◆ Assignment: Without the images, repeat every line of the listing exactly.

[Start of section]

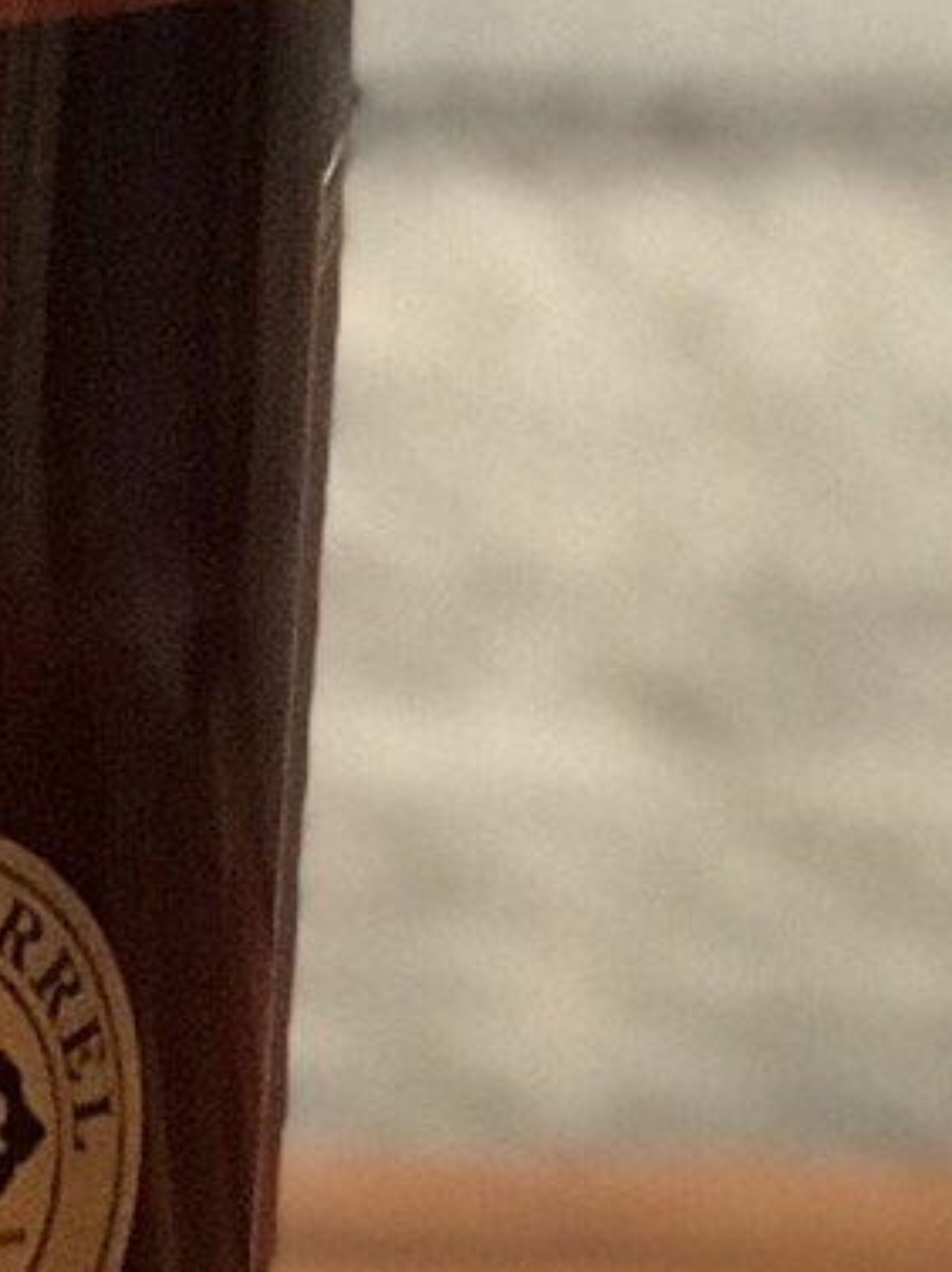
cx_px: -361
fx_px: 11387
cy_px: -547
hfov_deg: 4.8
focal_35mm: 310
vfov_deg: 6.3
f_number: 2.8
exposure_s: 1/60
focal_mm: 6.6
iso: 640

[End of section]

◆ Expected answer:
cx_px: -361
fx_px: 11387
cy_px: -547
hfov_deg: 4.8
focal_35mm: 310
vfov_deg: 6.3
f_number: 2.8
exposure_s: 1/60
focal_mm: 6.6
iso: 640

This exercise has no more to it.